Copy out the text that follows each picture in the records below, character for character and line for line, covering every record, and leave the pictures out of your answer.

- [DATASET]
#####
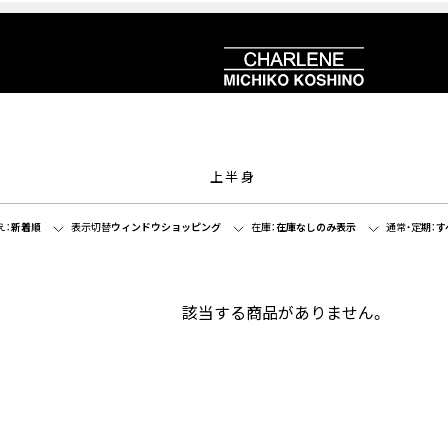
上半身
え：
新着順
表示切替
ウィンドウショッピング
在庫：
在庫なしのみ表示
通常・定期：
す
該当する商品がありません。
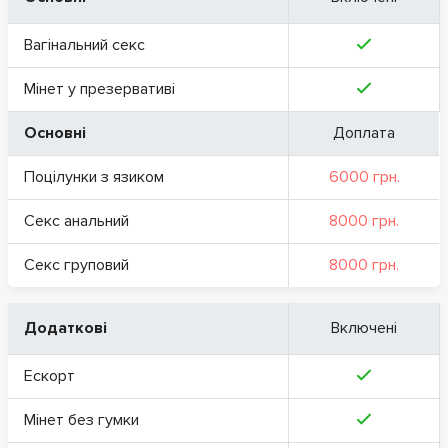
Вагінальний секс
Мінет у презервативі
Основні
Доплата
Поцілунки з язиком
6000 грн.
Секс анальний
8000 грн.
Секс груповий
8000 грн.
Додаткові
Включені
Ескорт
Мінет без гумки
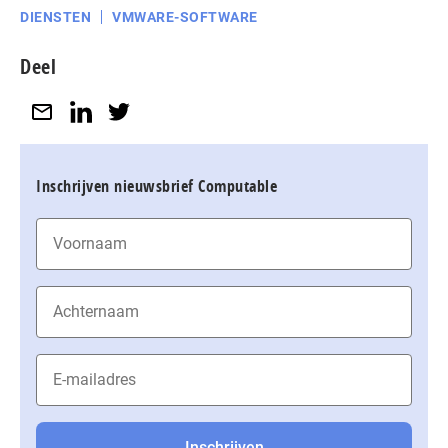
DIENSTEN
VMWARE-SOFTWARE
Deel
Inschrijven nieuwsbrief Computable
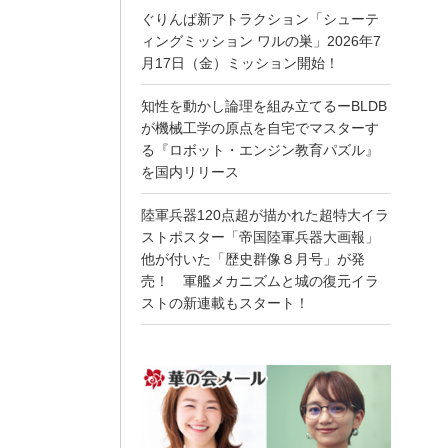
ぐりんぱ新アトラクション「シューテ
ィングミッション ワルの巣」2026年7
月17日（金）ミッション開始！
知性を動かし論理を組み立てるーBLDB
が機械工学の原点を自宅でマスターす
る『ロボット・エンジン教育パズル』
を国内リリース
陸軍兵器120点超が描かれた超特大イラ
ストポスター「帝国陸軍兵器大画報」
他が付いた「歴史群像８月号」が発
売！ 軍艦メカニズムと城の復元イラ
ストの新連載もスタート！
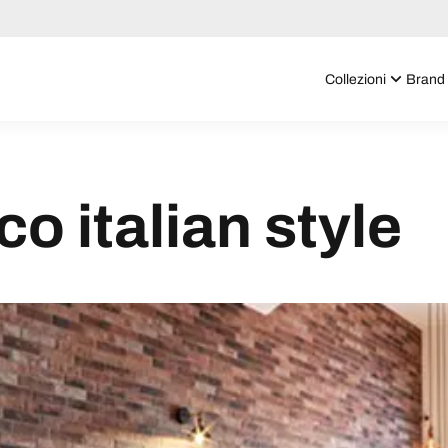
Collezioni
Brand
co italian style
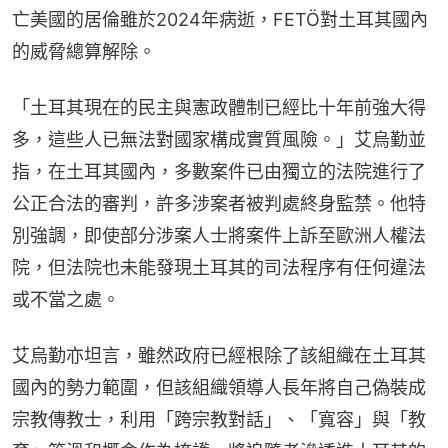
亡美國的居倫雖於2024年病逝，FETÖ對土耳其國內
的威脅總算解除。
「土耳其現在的民主與憲政體制已經比十年前強大得
多，這些人已無法對國家構成實質風險。」艾烏勤並
指，在土耳其國內，多數案件已由獨立的法院進行了
公正合法的審判，許多涉案者被判處終身監禁。他特
別強調，即使部分涉案人士將案件上訴至歐洲人權法
院，但法院也未能發現土耳其的司法程序有任何違法
或不當之處。
艾烏勤亦坦言，雖然政府已經根除了該組織在土耳其
國內的勢力範圍，但該組織領導人長年將自己偽裝成
宗教傳教士，利用「跨宗教對話」、「寬容」與「教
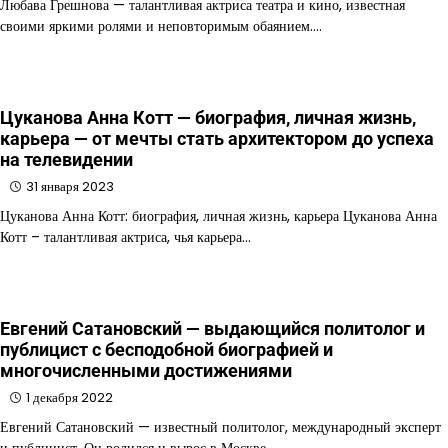
Любава Грешнова — талантливая актриса театра и кино, известная
своими яркими ролями и неповторимым обаянием.…
Цуканова Анна Котт — биография, личная жизнь,
карьера — от мечты стать архитектором до успеха
на телевидении
31 января 2023
Цуканова Анна Котт: биография, личная жизнь, карьера Цуканова Анна
Котт – талантливая актриса, чья карьера…
Евгений Сатановский — выдающийся политолог и
публицист с бесподобной биографией и
многочисленными достижениями
1 декабря 2022
Евгений Сатановский — известный политолог, международный эксперт
и публицист. Он родился и вырос в Москве,…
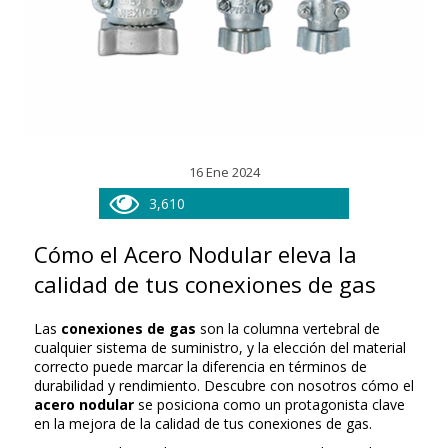
16 Ene 2024
3,610
Cómo el Acero Nodular eleva la
calidad de tus conexiones de gas
Las
conexiones de gas
son la columna vertebral de
cualquier sistema de suministro, y la elección del material
correcto puede marcar la diferencia en términos de
durabilidad y rendimiento. Descubre con nosotros cómo el
acero nodular
se posiciona como un protagonista clave
en la mejora de la calidad de tus conexiones de gas.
#####
- [SOLUTION FOR THIS TASK]
上半身
え：
新着順
表示切替
ウィンドウショッピング
在庫：
在庫なしのみ表示
通常・定期：
す
該当する商品がありません。
Вагінальний секс
Мінет у презервативі
Основні
Доплата
Поцілунки з язиком
6000 грн.
Секс анальний
8000 грн.
Секс груповий
8000 грн.
Додаткові
Включені
Ескорт
Мінет без гумки
DIENSTEN
VMWARE-SOFTWARE
Deel
Inschrijven nieuwsbrief Computable
ぐりんぱ新アトラクション「シューテ
ィングミッション ワルの巣」2026年7
月17日（金）ミッション開始！
知性を動かし論理を組み立てるーBLDB
が機械工学の原点を自宅でマスターす
る『ロボット・エンジン教育パズル』
を国内リリース
陸軍兵器120点超が描かれた超特大イラ
ストポスター「帝国陸軍兵器大画報」
他が付いた「歴史群像８月号」が発
売！ 軍艦メカニズムと城の復元イラ
ストの新連載もスタート！
Collezioni
Brand
co italian style
亡美國的居倫雖於2024年病逝，FETÖ對土耳其國內
的威脅總算解除。
「土耳其現在的民主與憲政體制已經比十年前強大得
多，這些人已無法對國家構成實質風險。」艾烏勤並
指，在土耳其國內，多數案件已由獨立的法院進行了
公正合法的審判，許多涉案者被判處終身監禁。他特
別強調，即使部分涉案人士將案件上訴至歐洲人權法
院，但法院也未能發現土耳其的司法程序有任何違法
或不當之處。
艾烏勤亦坦言，雖然政府已經根除了該組織在土耳其
國內的勢力範圍，但該組織領導人長年將自己偽裝成
宗教傳教士，利用「跨宗教對話」、「寬容」與「教
Любава Грешнова — талантливая актриса театра и кино, известная
своими яркими ролями и неповторимым обаянием.…
Цуканова Анна Котт — биография, личная жизнь,
карьера — от мечты стать архитектором до успеха
на телевидении
31 января 2023
Цуканова Анна Котт: биография, личная жизнь, карьера Цуканова Анна
Котт – талантливая актриса, чья карьера…
Евгений Сатановский — выдающийся политолог и
публицист с бесподобной биографией и
многочисленными достижениями
1 декабря 2022
Евгений Сатановский — известный политолог, международный эксперт
и публицист. Он родился и вырос в Москве,…
16 Ene 2024
3,610
Cómo el Acero Nodular eleva la
calidad de tus conexiones de gas
Las
conexiones de gas
son la columna vertebral de
cualquier sistema de suministro, y la elección del material
correcto puede marcar la diferencia en términos de
durabilidad y rendimiento. Descubre con nosotros cómo el
acero nodular
se posiciona como un protagonista clave
en la mejora de la calidad de tus conexiones de gas.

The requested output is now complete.